Your assignment:
For the entries below, return the line holding "right, bottom; pixels)" together with all lines after it, unchanged, and leave every picture out.

[Stored data]

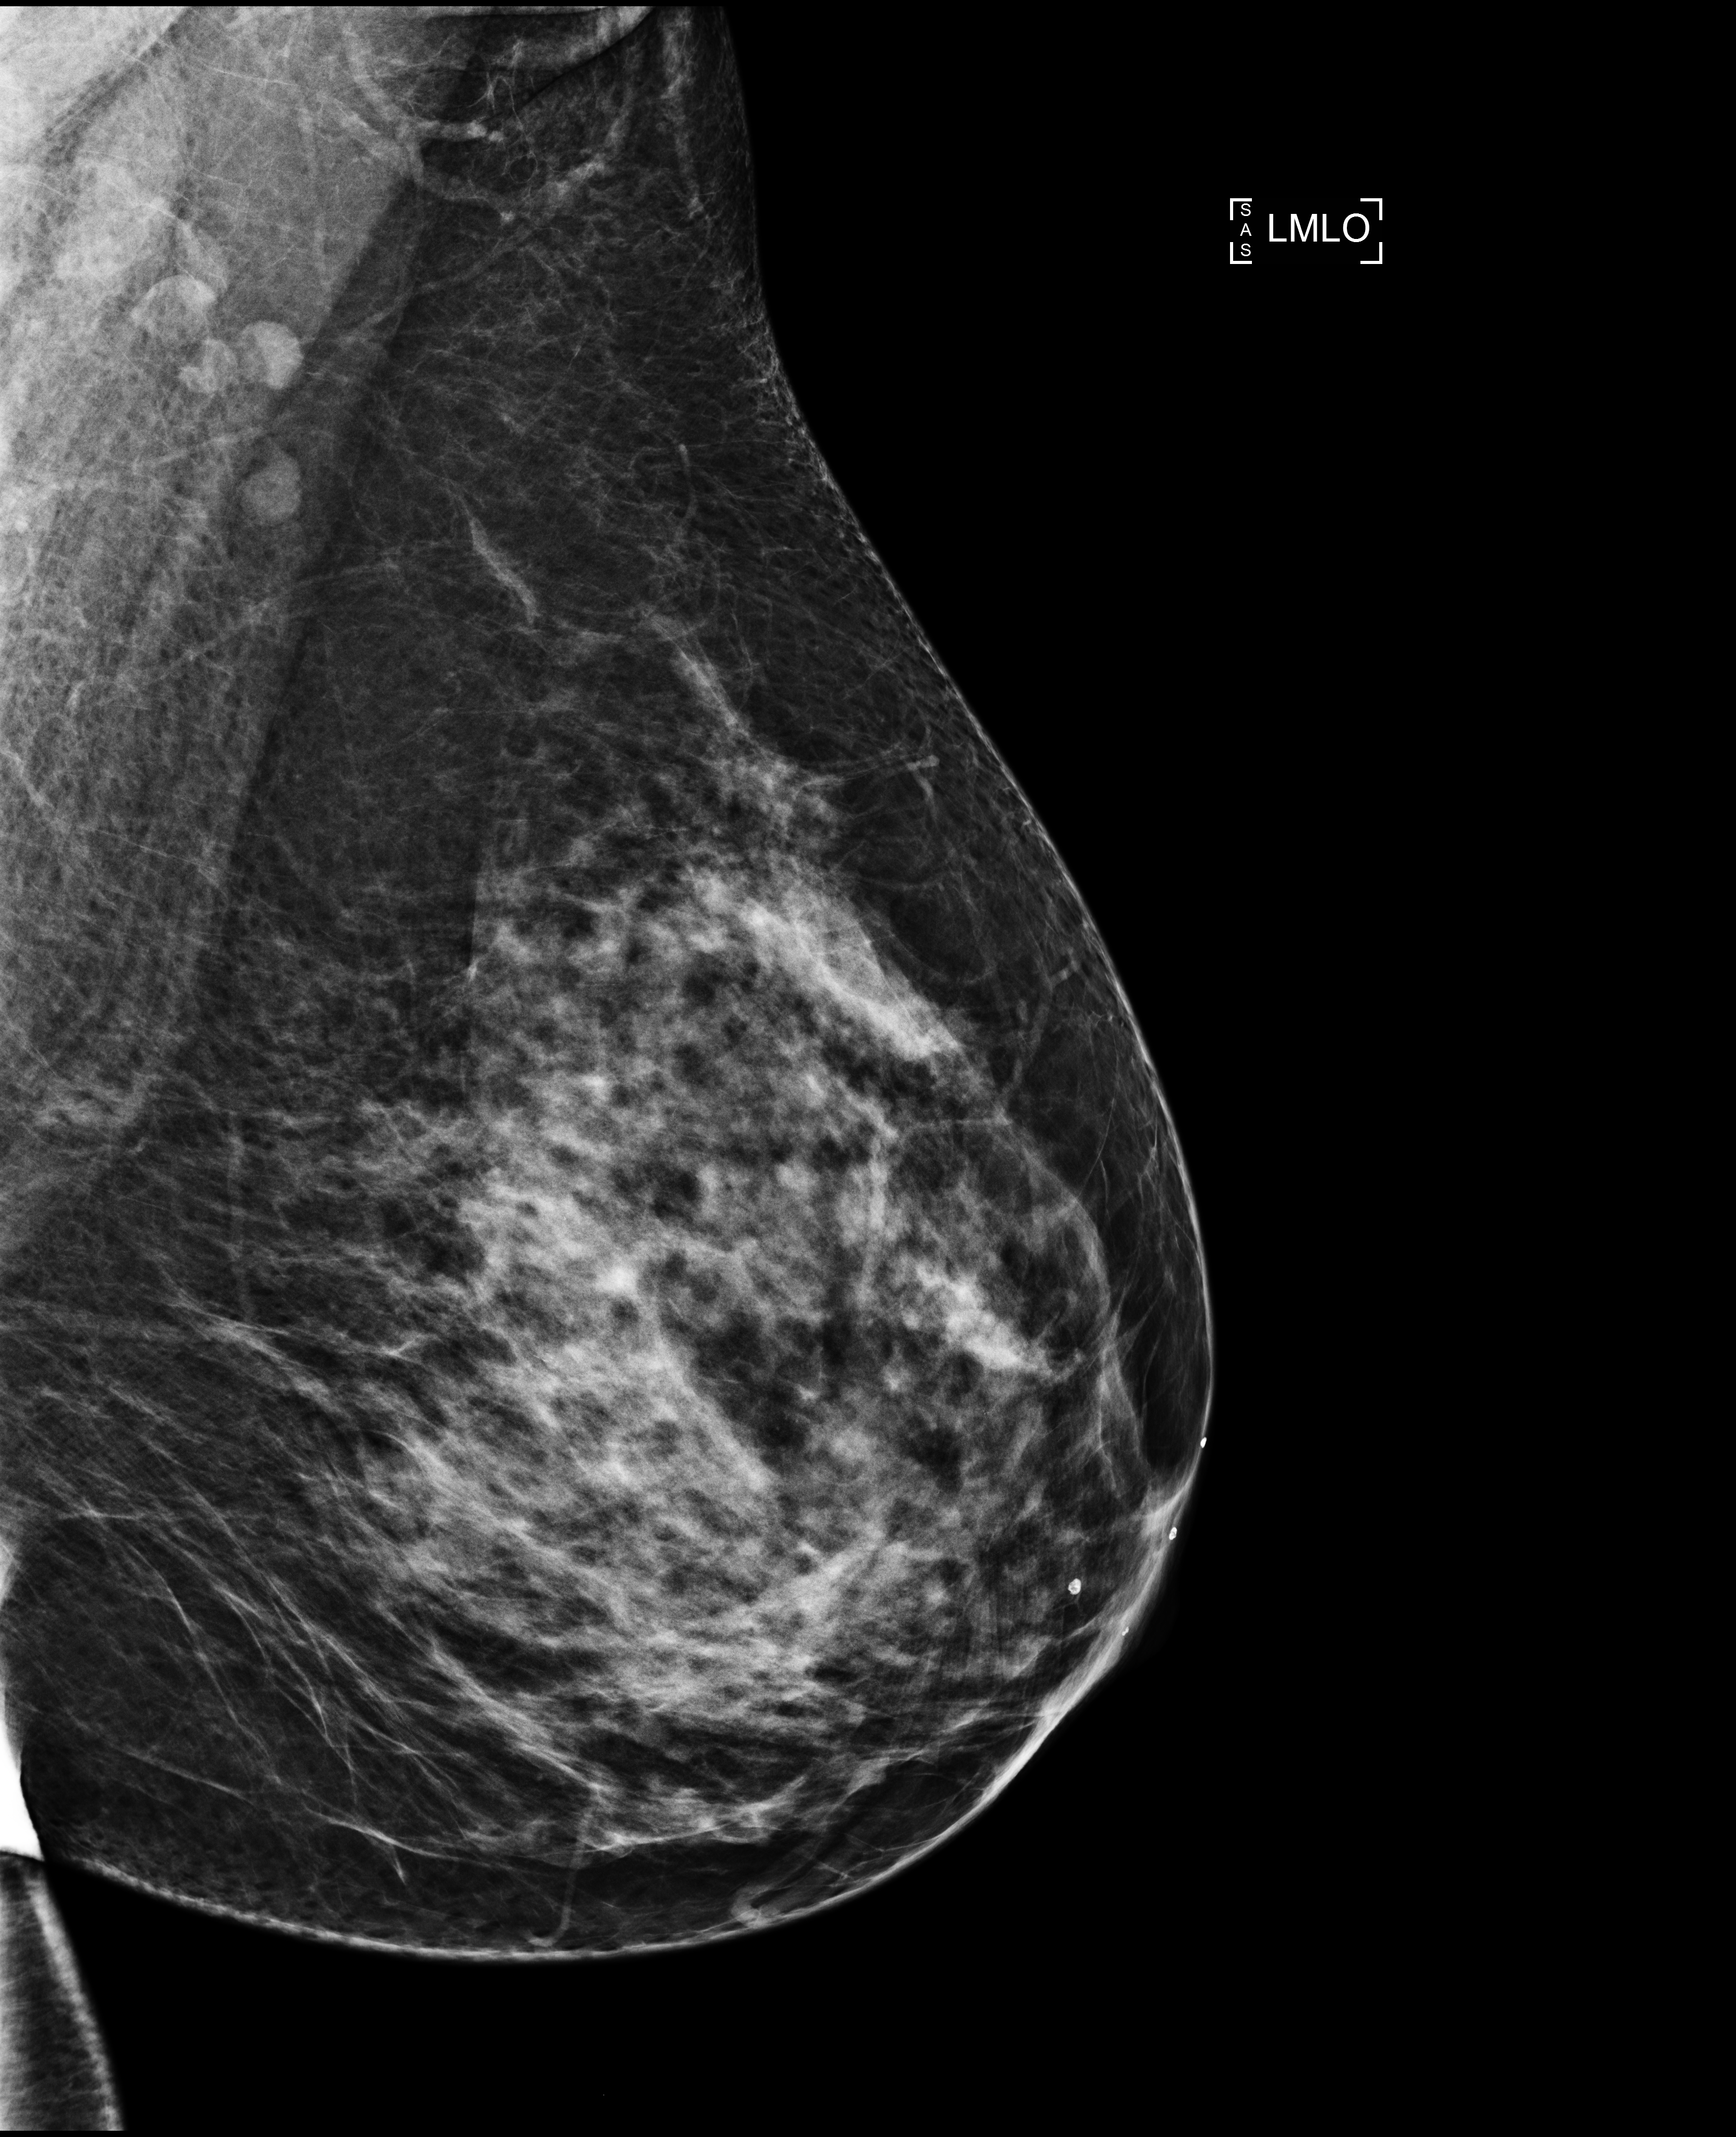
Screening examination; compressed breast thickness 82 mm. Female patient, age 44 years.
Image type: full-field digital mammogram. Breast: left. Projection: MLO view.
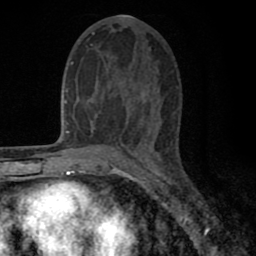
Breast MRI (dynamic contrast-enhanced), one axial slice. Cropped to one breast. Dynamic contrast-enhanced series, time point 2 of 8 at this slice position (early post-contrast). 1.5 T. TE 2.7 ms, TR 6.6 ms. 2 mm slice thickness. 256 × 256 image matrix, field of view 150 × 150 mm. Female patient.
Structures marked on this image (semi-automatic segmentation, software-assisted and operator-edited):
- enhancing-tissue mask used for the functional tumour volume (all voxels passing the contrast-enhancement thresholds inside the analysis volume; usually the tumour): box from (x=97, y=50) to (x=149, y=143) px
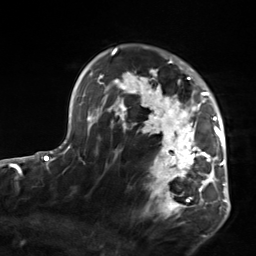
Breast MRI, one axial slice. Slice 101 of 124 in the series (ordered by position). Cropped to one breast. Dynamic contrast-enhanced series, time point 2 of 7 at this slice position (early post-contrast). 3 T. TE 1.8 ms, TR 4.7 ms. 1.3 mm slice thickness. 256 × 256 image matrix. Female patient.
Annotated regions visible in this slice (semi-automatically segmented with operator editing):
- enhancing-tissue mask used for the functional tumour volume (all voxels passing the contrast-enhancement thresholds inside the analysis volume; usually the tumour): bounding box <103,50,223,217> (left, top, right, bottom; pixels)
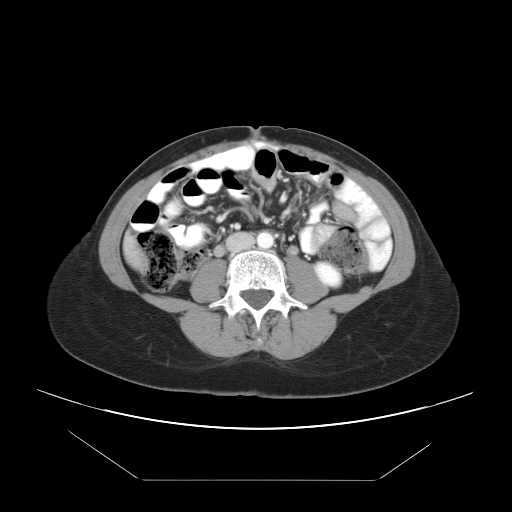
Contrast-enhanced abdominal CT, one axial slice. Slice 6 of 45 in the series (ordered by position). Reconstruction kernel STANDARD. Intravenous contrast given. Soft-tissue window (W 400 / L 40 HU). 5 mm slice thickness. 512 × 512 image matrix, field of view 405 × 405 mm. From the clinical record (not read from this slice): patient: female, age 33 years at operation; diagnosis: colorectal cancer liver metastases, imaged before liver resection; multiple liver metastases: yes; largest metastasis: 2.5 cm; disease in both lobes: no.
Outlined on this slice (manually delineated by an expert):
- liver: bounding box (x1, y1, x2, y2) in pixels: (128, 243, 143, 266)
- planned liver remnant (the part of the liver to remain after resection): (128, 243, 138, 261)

[/Stored data]

Solution to the exercise:
- enhancing-tissue mask used for the functional tumour volume (all voxels passing the contrast-enhancement thresholds inside the analysis volume; usually the tumour): bounding box <103,50,223,217> (left, top, right, bottom; pixels)
Contrast-enhanced abdominal CT, one axial slice. Slice 6 of 45 in the series (ordered by position). Reconstruction kernel STANDARD. Intravenous contrast given. Soft-tissue window (W 400 / L 40 HU). 5 mm slice thickness. 512 × 512 image matrix, field of view 405 × 405 mm. From the clinical record (not read from this slice): patient: female, age 33 years at operation; diagnosis: colorectal cancer liver metastases, imaged before liver resection; multiple liver metastases: yes; largest metastasis: 2.5 cm; disease in both lobes: no.
Outlined on this slice (manually delineated by an expert):
- liver: bounding box (x1, y1, x2, y2) in pixels: (128, 243, 143, 266)
- planned liver remnant (the part of the liver to remain after resection): (128, 243, 138, 261)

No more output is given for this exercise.